A BBC article from 2016 reports that a process exists by which next-of-kin of patients in a PVS state are able to file a petition with the court to request that nutrition be removed from the patient. (Whether coincidentally, or because he is somehow the designated judge for such cases, it was the same individual, Mr Justice Hayden, who made the decision to remove nutrition from the patient profiled in this story.) The BBC reports that
It’s estimated between 4,000-16,000 patients in a permanent vegetative state are in NHS care in England, with thousands more who are minimally conscious.
but of this group, only 100 families have applied to have their family member’s nutrition withdrawn. However, at the time of the article, there were those who disagreed with this process and believed that the process shouldn’t require a court at all.
Professors Celia and Jenny Kitzinger co-direct the Coma and Disorders of Consciousness Research Centre at the Universities of York and Cardiff. They have been campaigning for a change in the process since their own sister Polly was left brain-damaged after a car accident.
They have interviewed 75 relatives of PVS patients. They believe cases should only go to court where there’s a dispute, and families and doctors disagree.
Prof Derick Wade is one of the country’s leading experts in this area, a consultant in neurological rehabilitation based in Oxford. He estimates there could be as many as 24,000 patients in the NHS in England either in a permanent vegetative state, or minimally conscious.
Most will be in nursing homes, where their care’s likely to cost about £100,000 a year. He believes we need a full public debate.
He says that managing one person in a vegetative state for 10 years “costs” five avoidable deaths in other people.
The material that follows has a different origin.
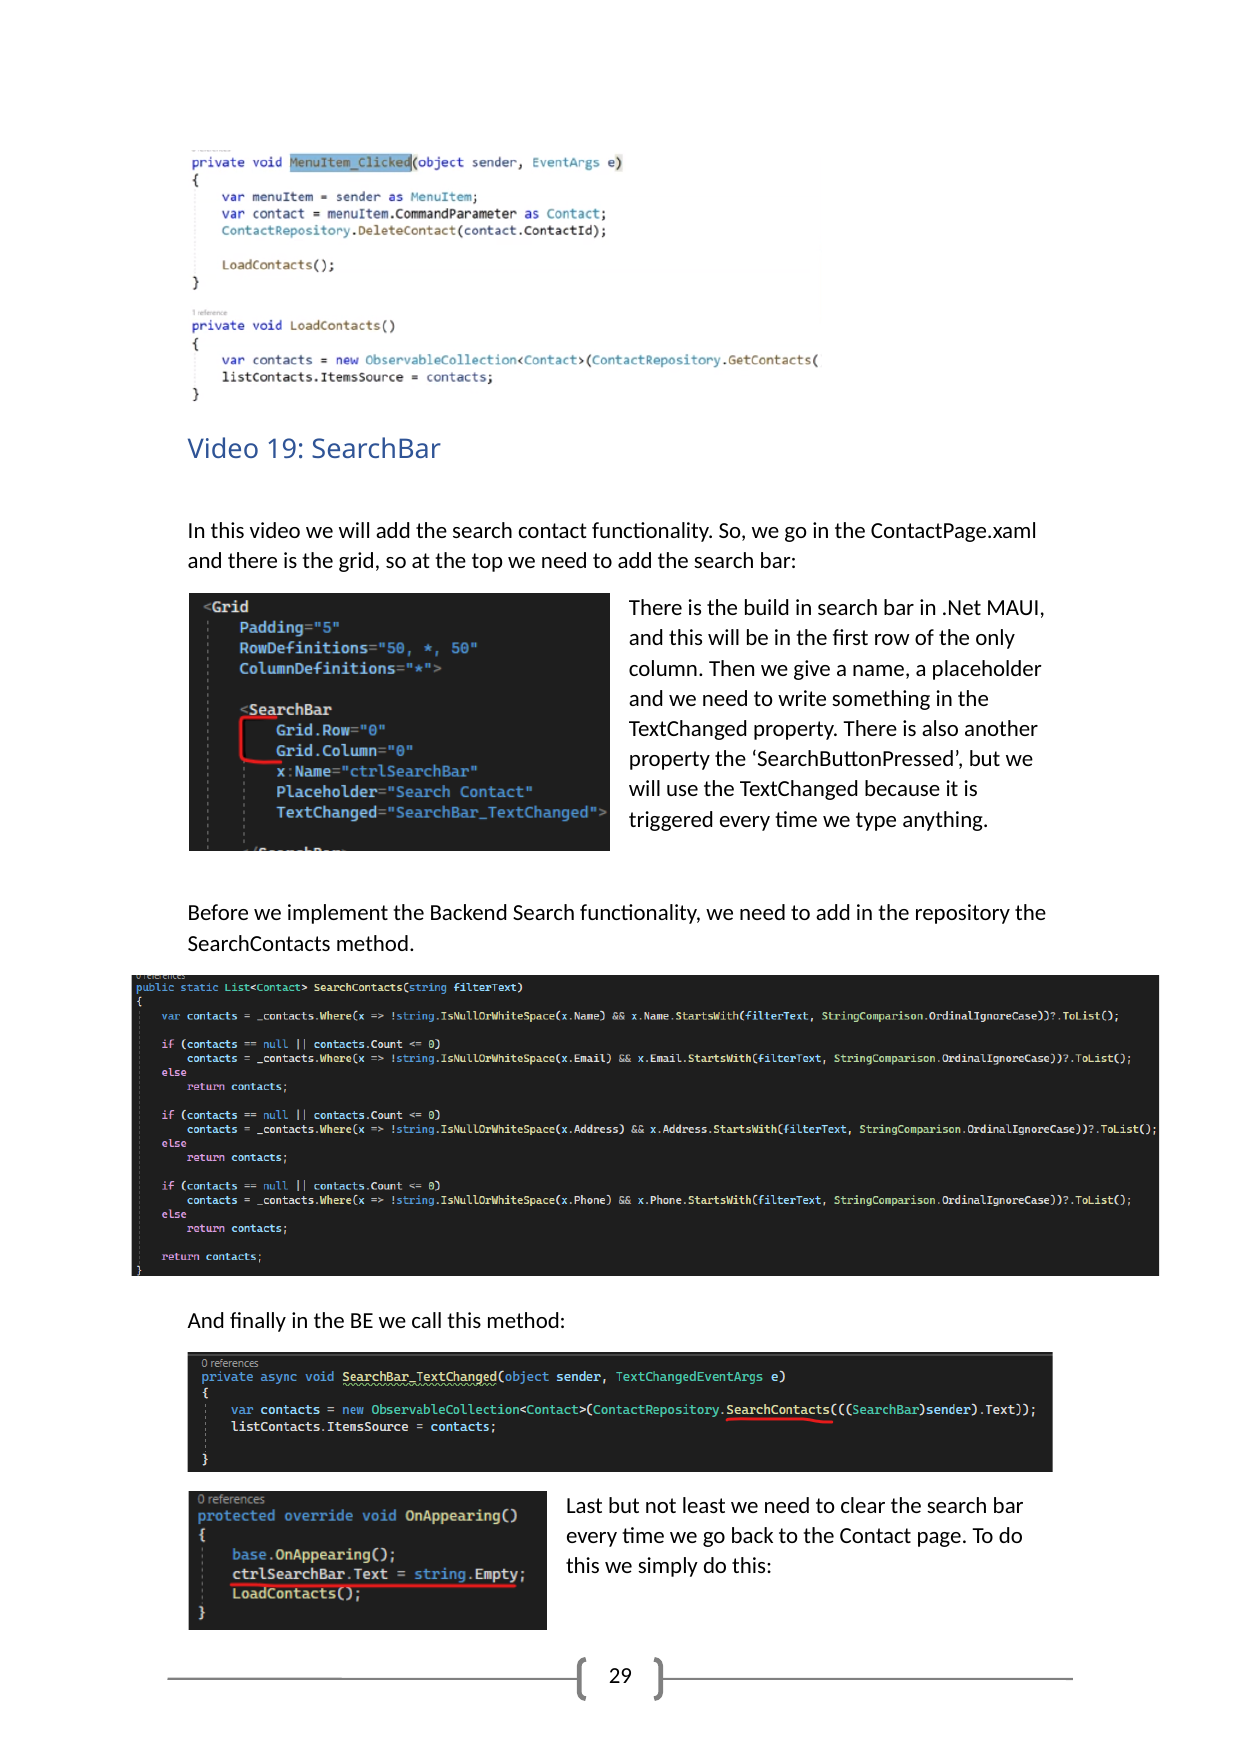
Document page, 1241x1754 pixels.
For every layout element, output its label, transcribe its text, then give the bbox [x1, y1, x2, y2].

Like the family of Jodie Simpson, and the Kitzinger sisters, he believes it’s time to discuss whether the Court of Protection should be involved in such cases at all.
Now, this article is a year and a half old, and I’ve not read of a groundswell of support in favor of mass euthanasia of PVS and minimally-conscious patients in the UK in the meantime, but this particular individual’s twitter feed (e.g., “COURT & PVS: best interests decide in PVS & MCS, separation not needed; families rarely lie; decisions leading to death common; NORMALISE IT“) certainly suggests that he still believes this should be routine.
In any case, it certainly appears that the presumption in the UK is in favor of death, once the courts get involved, and that the only reason why these cases have made the news is that, in the case of children, the doctors may intervene where, in other cases, it’s “only” a dispute among family members, such a this October 2017 dispute between daughers and sisters of a “minimally conscious” woman — a case in which, surprisingly, the lawyer for the NHS foundation trust said, “There is a strong presumption about the preservation of life,” and sought to transfer to a long-term care facility, actions which, at any rate, rebut the accusation that the eagerness to withdraw life support is due to the government’s cost-saving greed. Whether there is any greater presumption in favor of life, when it comes to adults, because the courts consider them to have been “real people” to some degree, isn’t clear.
So the bottom line of an admittedly rambling post is this: yes, these are difficult cases, and, yes, one should not generalize from these sorts of extremely-disabled children, but human life should be valued for its own sake, and children should not be required to pass some test of whether they “benefit” from living, in order to, well, live.